[TASK INSTRUCTIONS] Scan each line of the records for the word "join" and extract the ones that have it.

[GIVEN DATA]
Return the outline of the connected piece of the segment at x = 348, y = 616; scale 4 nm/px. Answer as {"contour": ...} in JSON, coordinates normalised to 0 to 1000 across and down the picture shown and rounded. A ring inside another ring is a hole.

* * *

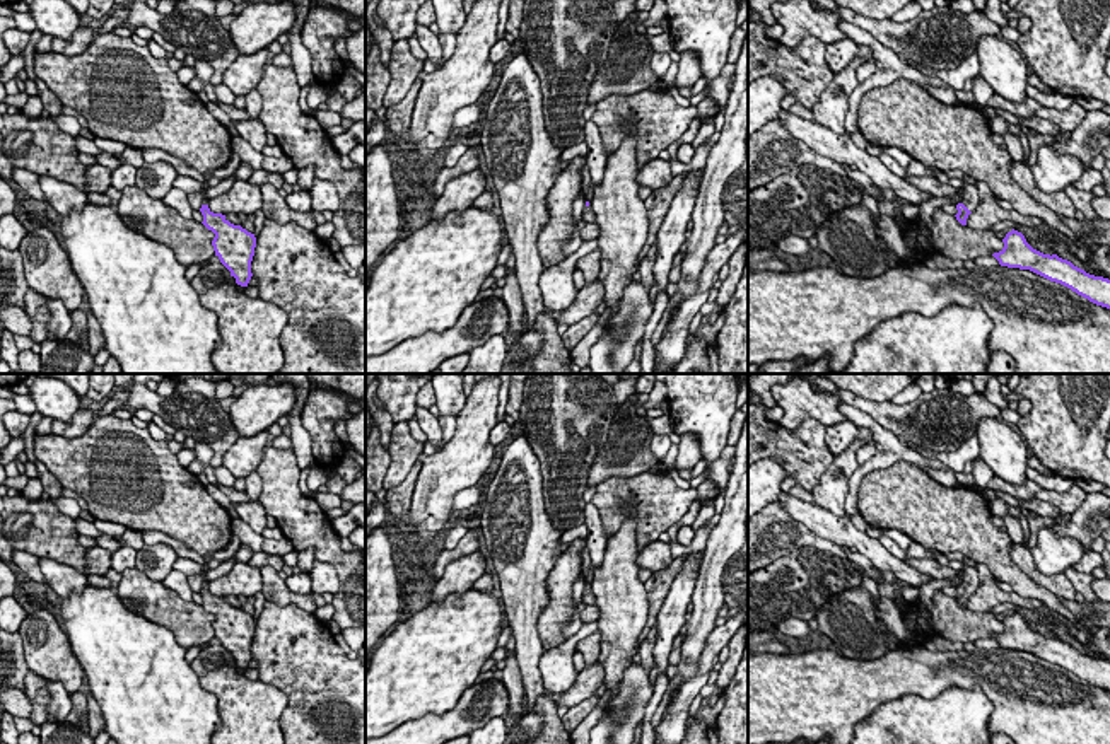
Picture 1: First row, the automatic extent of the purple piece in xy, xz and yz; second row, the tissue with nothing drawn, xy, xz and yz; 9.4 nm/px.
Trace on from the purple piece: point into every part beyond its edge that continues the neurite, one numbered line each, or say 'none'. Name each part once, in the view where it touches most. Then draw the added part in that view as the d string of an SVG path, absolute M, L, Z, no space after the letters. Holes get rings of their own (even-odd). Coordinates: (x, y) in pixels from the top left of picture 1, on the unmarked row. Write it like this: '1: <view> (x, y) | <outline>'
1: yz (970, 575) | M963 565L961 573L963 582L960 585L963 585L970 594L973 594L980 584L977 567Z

---

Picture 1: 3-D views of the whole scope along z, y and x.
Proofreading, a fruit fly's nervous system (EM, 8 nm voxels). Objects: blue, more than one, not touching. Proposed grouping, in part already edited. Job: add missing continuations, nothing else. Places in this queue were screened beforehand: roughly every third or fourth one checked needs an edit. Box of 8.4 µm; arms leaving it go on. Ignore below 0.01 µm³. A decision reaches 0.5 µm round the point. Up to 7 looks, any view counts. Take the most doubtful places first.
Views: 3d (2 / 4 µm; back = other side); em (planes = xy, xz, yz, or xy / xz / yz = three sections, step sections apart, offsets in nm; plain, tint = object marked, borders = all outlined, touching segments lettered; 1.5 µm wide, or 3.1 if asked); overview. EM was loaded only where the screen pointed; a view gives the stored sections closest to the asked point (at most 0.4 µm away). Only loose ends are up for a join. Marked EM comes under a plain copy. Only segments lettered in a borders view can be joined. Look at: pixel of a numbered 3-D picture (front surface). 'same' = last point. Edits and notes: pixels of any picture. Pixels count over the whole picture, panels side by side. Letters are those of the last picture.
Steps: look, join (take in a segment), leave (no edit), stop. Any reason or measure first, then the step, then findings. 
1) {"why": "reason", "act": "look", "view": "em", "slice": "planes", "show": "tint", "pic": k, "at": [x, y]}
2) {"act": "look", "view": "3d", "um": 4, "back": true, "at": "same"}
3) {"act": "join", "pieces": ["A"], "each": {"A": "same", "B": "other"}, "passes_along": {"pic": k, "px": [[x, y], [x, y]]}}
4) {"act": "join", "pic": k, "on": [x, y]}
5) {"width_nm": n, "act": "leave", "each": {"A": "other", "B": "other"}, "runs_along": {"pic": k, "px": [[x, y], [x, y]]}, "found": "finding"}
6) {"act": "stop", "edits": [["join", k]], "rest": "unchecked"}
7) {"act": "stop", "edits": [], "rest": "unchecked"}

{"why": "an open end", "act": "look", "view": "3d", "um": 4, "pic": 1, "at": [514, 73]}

[SOLVED PROBLEM]
Views: 3d (2 / 4 µm; back = other side); em (planes = xy, xz, yz, or xy / xz / yz = three sections, step sections apart, offsets in nm; plain, tint = object marked, borders = all outlined, touching segments lettered; 1.5 µm wide, or 3.1 if asked); overview. EM was loaded only where the screen pointed; a view gives the stored sections closest to the asked point (at most 0.4 µm away). Only loose ends are up for a join. Marked EM comes under a plain copy. Only segments lettered in a borders view can be joined. Look at: pixel of a numbered 3-D picture (front surface). 'same' = last point. Edits and notes: pixels of any picture. Pixels count over the whole picture, panels side by side. Letters are those of the last picture.
Steps: look, join (take in a segment), leave (no edit), stop. Any reason or measure first, then the step, then findings. 
3) {"act": "join", "pieces": ["A"], "each": {"A": "same", "B": "other"}, "passes_along": {"pic": k, "px": [[x, y], [x, y]]}}
4) {"act": "join", "pic": k, "on": [x, y]}
6) {"act": "stop", "edits": [["join", k]], "rest": "unchecked"}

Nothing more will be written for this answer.